■ **EXTRACTED ENTRIES**
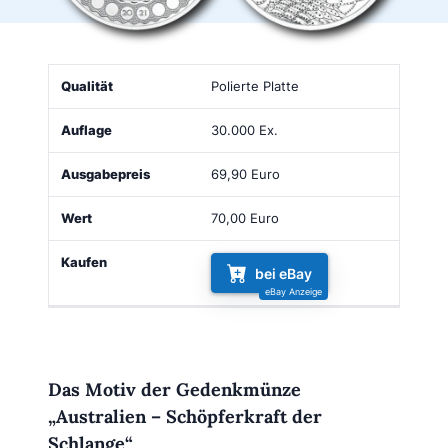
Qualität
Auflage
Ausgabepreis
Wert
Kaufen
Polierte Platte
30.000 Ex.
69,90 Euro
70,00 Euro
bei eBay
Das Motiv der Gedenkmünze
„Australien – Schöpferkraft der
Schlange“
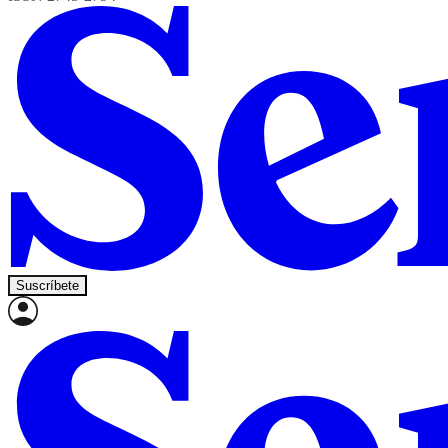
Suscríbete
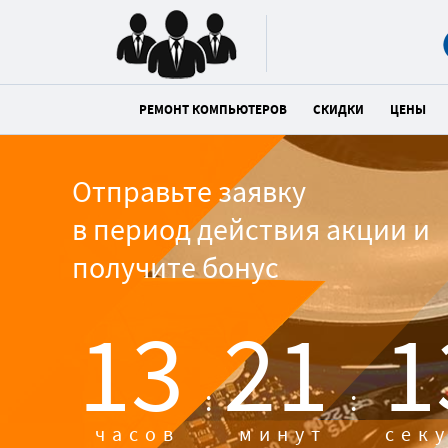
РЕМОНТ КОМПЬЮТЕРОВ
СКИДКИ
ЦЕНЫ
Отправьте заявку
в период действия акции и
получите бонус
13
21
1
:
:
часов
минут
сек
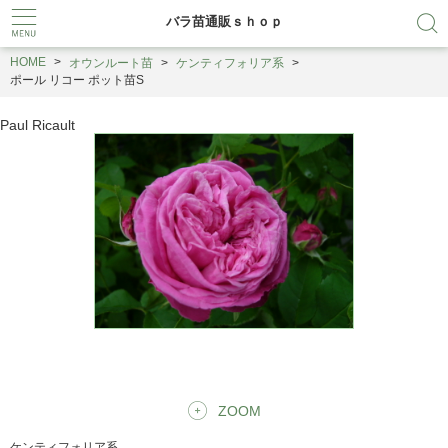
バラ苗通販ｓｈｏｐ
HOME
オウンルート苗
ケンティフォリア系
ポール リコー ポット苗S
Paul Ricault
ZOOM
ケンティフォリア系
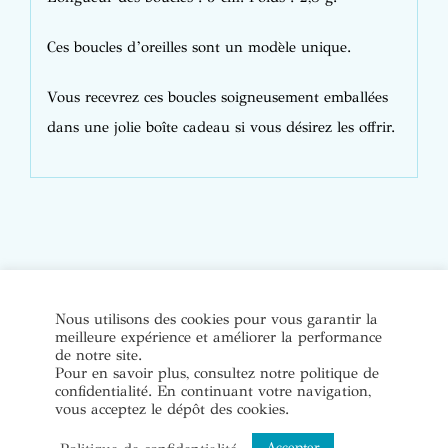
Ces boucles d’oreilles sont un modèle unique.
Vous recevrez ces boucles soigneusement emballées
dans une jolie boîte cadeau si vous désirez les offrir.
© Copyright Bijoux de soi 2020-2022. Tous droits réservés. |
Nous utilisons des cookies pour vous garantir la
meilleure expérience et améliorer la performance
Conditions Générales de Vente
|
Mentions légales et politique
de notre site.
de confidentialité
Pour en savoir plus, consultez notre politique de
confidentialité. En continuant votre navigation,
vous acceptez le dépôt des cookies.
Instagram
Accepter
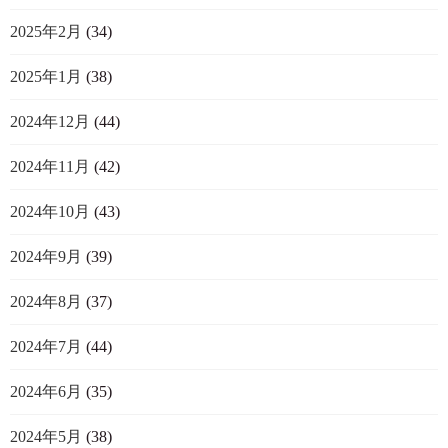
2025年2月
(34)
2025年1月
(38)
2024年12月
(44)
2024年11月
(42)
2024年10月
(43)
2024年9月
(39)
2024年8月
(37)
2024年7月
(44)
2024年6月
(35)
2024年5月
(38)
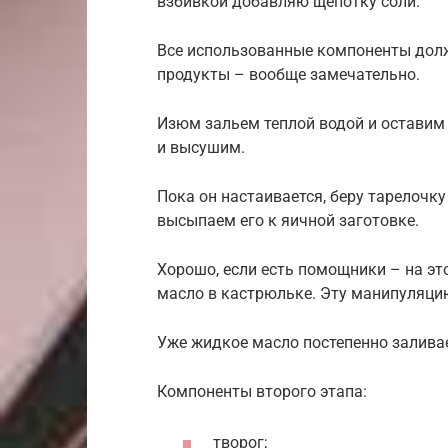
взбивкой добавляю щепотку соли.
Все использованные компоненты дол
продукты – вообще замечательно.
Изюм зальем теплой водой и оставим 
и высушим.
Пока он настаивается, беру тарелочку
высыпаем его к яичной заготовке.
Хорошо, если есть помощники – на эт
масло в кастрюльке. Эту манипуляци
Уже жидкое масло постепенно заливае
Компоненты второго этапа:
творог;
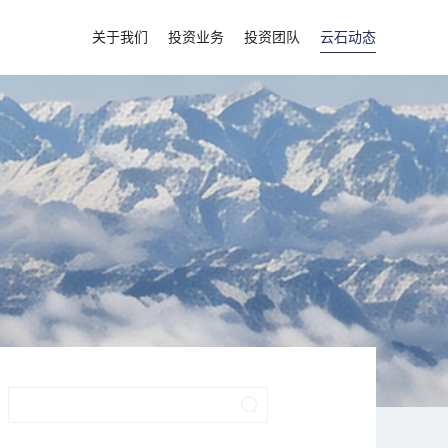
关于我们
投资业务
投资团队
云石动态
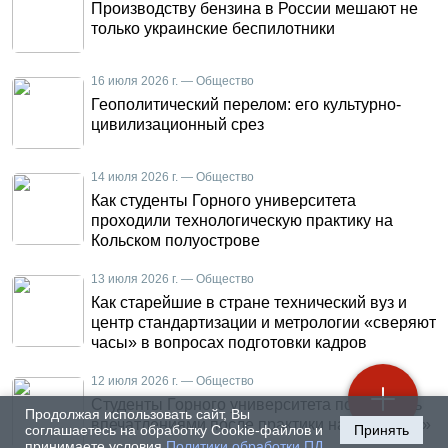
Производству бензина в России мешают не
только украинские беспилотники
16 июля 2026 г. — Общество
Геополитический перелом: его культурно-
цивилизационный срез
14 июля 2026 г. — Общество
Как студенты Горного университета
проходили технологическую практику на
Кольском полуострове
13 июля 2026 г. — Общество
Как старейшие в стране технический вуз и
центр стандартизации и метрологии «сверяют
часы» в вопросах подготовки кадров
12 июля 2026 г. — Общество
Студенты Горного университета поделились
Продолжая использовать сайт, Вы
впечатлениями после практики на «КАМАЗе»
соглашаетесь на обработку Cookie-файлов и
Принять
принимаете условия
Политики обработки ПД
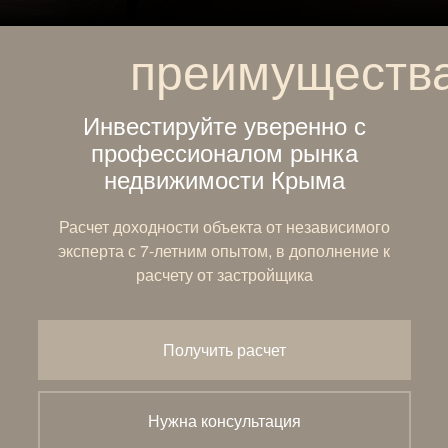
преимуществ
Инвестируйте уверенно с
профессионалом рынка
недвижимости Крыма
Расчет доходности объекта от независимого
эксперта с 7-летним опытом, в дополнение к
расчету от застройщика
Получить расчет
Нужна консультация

■ **EXERCISE DIRECTIONS**
Tally the lines in the data that contain the string "boucles". Reply with the number alone.

■ **SOLUTION TO THE EXERCISE**
2